The Last Waltz and the Last Show

On Thanksgiving Day 1976, The Band played their farewell concert at Winterland. Neil Young, Eric Clapton, Bob Dylan, Joni Mitchell, and others joined them onstage. Martin Scorsese filmed it. The resulting documentary, The Last Waltz, became one of the most celebrated concert films ever made. Two years later, on January 14, 1978, the Sex Pistols played their final concert at Winterland -- Johnny Rotten closing with his famous question: "Ever get the feeling you've been cheated?" The punk revolution and the classic rock era ended in the same room, 23 months apart. During Winterland's final month, shows ran nearly every night: the Ramones, Smokey Robinson, Tom Petty, and Bruce Springsteen all played before the Grateful Dead closed the venue on New Year's Eve.

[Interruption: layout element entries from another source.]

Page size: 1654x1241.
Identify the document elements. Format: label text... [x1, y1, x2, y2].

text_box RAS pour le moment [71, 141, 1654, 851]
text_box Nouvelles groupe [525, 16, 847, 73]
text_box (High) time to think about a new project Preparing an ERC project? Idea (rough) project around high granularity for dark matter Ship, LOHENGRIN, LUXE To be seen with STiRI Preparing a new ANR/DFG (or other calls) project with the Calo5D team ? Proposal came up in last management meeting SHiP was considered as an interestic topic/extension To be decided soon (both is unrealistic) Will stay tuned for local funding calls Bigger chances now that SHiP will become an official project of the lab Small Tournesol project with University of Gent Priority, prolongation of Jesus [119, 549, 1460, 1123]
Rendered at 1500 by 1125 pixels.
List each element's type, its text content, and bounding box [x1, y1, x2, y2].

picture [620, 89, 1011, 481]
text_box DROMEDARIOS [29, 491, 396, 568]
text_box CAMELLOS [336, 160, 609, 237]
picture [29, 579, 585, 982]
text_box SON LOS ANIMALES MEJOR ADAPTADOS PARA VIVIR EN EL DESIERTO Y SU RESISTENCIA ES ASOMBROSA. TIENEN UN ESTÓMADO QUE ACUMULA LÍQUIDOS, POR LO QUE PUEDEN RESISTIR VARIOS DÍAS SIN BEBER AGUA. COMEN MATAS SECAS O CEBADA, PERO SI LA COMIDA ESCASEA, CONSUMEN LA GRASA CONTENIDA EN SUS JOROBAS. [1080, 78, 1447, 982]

Apartments Where the Music Was

Winterland was razed in 1985. Apartments now stand where Led Zeppelin premiered songs and the Grateful Dead played until sunrise. The building is gone, but its acoustic legacy is permanent and remarkably well-documented. Dozens of live albums and concert films were recorded there: Cream's Wheels of Fire (erroneously credited to the Fillmore on the original LP), Jefferson Airplane's Thirty Seconds Over Winterland, the Allman Brothers' Wipe the Windows, Jimi Hendrix's four-disc Winterland box set, and the Grateful Dead's seemingly endless catalog of Winterland recordings. The Closing of Winterland, the documentary of that final New Year's Eve show, preserves the moment when the last great rock venue of the 1960s generation went dark -- not with a whimper, but with six hours of Jerry Garcia and a champagne breakfast at dawn.

From the Air

The Winterland site was at 37.79N, -122.43W, at the corner of Post and Steiner Streets in San Francisco's Western Addition. The venue was demolished in 1985 and replaced by apartments. The Fillmore Auditorium, still operating, is two blocks south on Geary Boulevard. Nearest airports: KSFO 11nm south, KOAK 9nm east.